= TRECHO DA PÁGINA =
----
Os respaldos técnicos e teóricos adquiridos durante a construção de Martha, facilitaram
o andamento dos estudos agora apresentado. Com isso, fomos levados a um grande número de
obras cinematográficas que se associam ao universo teatral através dos mais diversos ângulos.
De Shakespeare a Plínio Marcos. Dos musicais com um grandiloquente aspecto teatral ao visual
minimalista de Dogville (2003, de Lars Von Trier), sob o olhar do Dogma 95. Dos bastidores
do mundo teatral em A Malvada (1950, Joseph L. Mankiewicz), ao eufórico confronto de um
ator com o seu ego em Birdman (2015, de Alejandro Gonzáles Iñárritu). Foram cento e setenta
obras elencadas, o que gerou não só um acervo de pesquisa, como a percepção da falta de
necessidade de se impor limites e territórios para o teatral e o cinematográfico.
O primeiro dos grupos tem sua especificidade calcada em filmes cujas histórias são
adaptadas de textos dramáticos, sejam eles modernos ou clássicos, estrangeiros ou nacionais. O
segundo deles agrega filmes em que o cerne da história se desenrola numa situação que revele
os segredos e bastidores de uma peça, as relações e tensões vivenciadas por todos os agentes
que vivem no meio teatral. Já o terceiro se concentra numa perspectiva mais pessoal de análise,
onde os filmes do grupo têm o elo com a arte cênica através da construção de sua mise-en-
scène, onde a representação da realidade assume um tom pouco naturalista e constrói suas
metáforas a partir de elementos teatrais. Para tal classificação, nos baseamos em René Prédal
(apud MATSUMOTO, 2013, p. 31).
2.1. - Grupos
A pesquisa se construiu principalmente no levantamento de material filmográfico.
Seguindo um estudo reflexivo de como as duas linguagens – teatro e cinema – se contaminam,
foram escolhidas obras que se encaixassem nos três supracitados eixos de análise. O primeiro
grupo forma a gama mais tradicional do campo da exploração da linguagem teatral por parte
do cinema. O segundo cria um território um pouco mais específico de exploração, mas ainda
25
assim visivelmente presente em parte razoável de filmes que se desdobram sobre o teatro. O
terceiro exige um olhar mais atento em sua delimitação, sendo, portanto, o grupo mais peculiar
dos três - com menos representantes.
Após a escolha de várias obras, foram selecionadas algumas que pudessem representar
em grupos de cinco os diferentes parâmetros. Assim, o estudo se encaminhou de modo a abarcar
não só o eixo geral que cada conjunto apresentou, como esmiuçar os diferentes subtópicos
gerados pela análise técnica e artística da teatralidade nos filmes. Vale pontuar que a pesquisa
se desdobrou no campo da ficção, não analisando nenhum filme do gênero documentário.
----
Trechos de um conjunto de dados
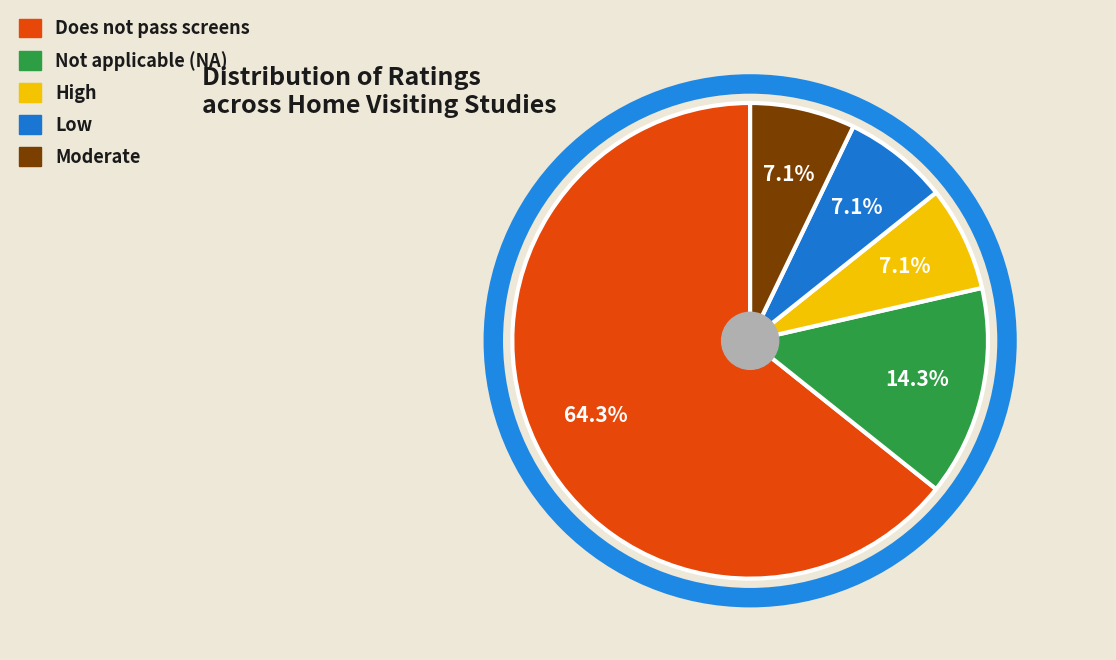

To the nearest percent, what percentage of the pie is Moderate?

7%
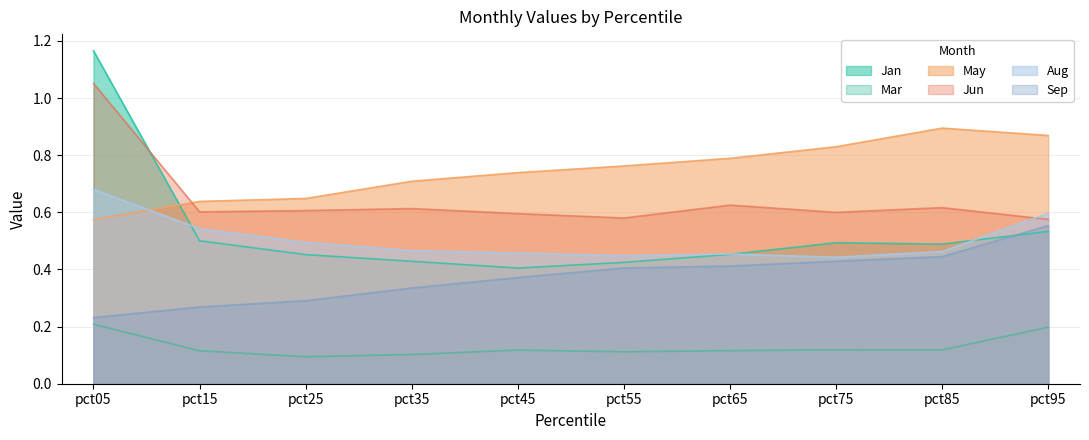

At which label does Sep reach its peak?

pct95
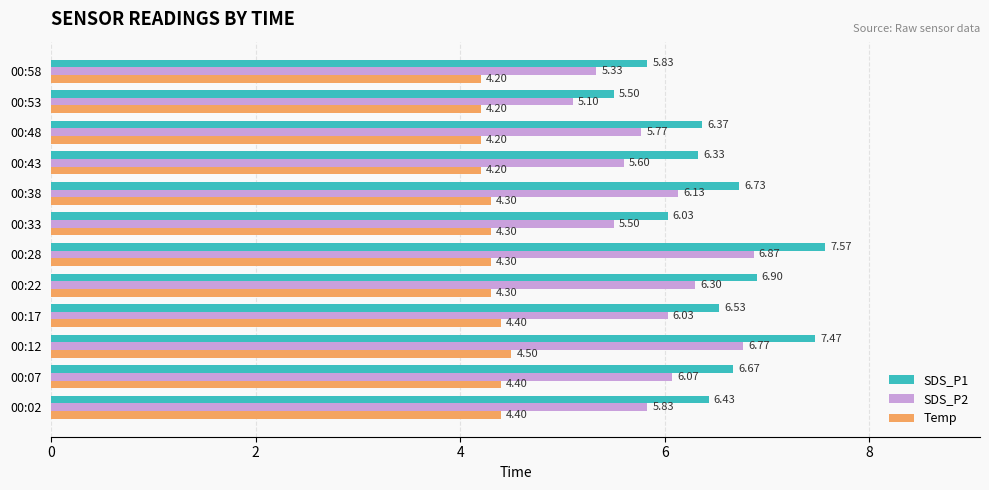

What is the difference between the maximum and minimum values in the SDS_P2 series?

1.8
----
= TAREFAS OBRIGATÓRIAS =
1) Reescreva o trecho sobre teatro e cinema desde "Os respaldos técnicos" até "mais diversos ângulos.", trocando "andamento" por "progresso".
2) Dê continuidade ao trecho sobre teatro e cinema a partir do ponto em que ele termina.

= RESPOSTAS POR ITEM =
1)
Os respaldos técnicos e teóricos adquiridos durante a construção de Martha, facilitaram
o progresso dos estudos agora apresentado. Com isso, fomos levados a um grande número de
obras cinematográficas que se associam ao universo teatral através dos mais diversos ângulos.

2)
O caráter tradicional vinculado ao primeiro grupo permitiu que, logo de primeira, muitas
obras fossem encontradas. Só com as adaptações cinematográficas de obras de Shakespeare,
tínhamos um significativo repertório. Woody Allen, por exemplo, nunca deixou de esconder
seu fascínio pelo universo teatral, tendo dirigido, inclusive, filmes com representações
importantes nos dois primeiros grupos, vide Sonhos Eróticos de uma Noite de Verão (1982),
adaptado da quase homônima obra do próprio Shakespeare, Tiros da Broadway (1994), que
evoca o universo dos bastidores de um espetáculo da Broadway em meio a misteriosos
assassinatos, Poderosa Afrodite (1995), que brinca com o aspecto ritualístico do antigo Teatro
Grego, e Blue Jasmine (2013), onde a personagem-título é na verdade “uma espécie de Blanche
Dubois” (protagonista da peça Um Bonde Chamado Desejo, escrita em 1947 por Tennessee
Williams) contemporânea (LAX, 2007, p.481).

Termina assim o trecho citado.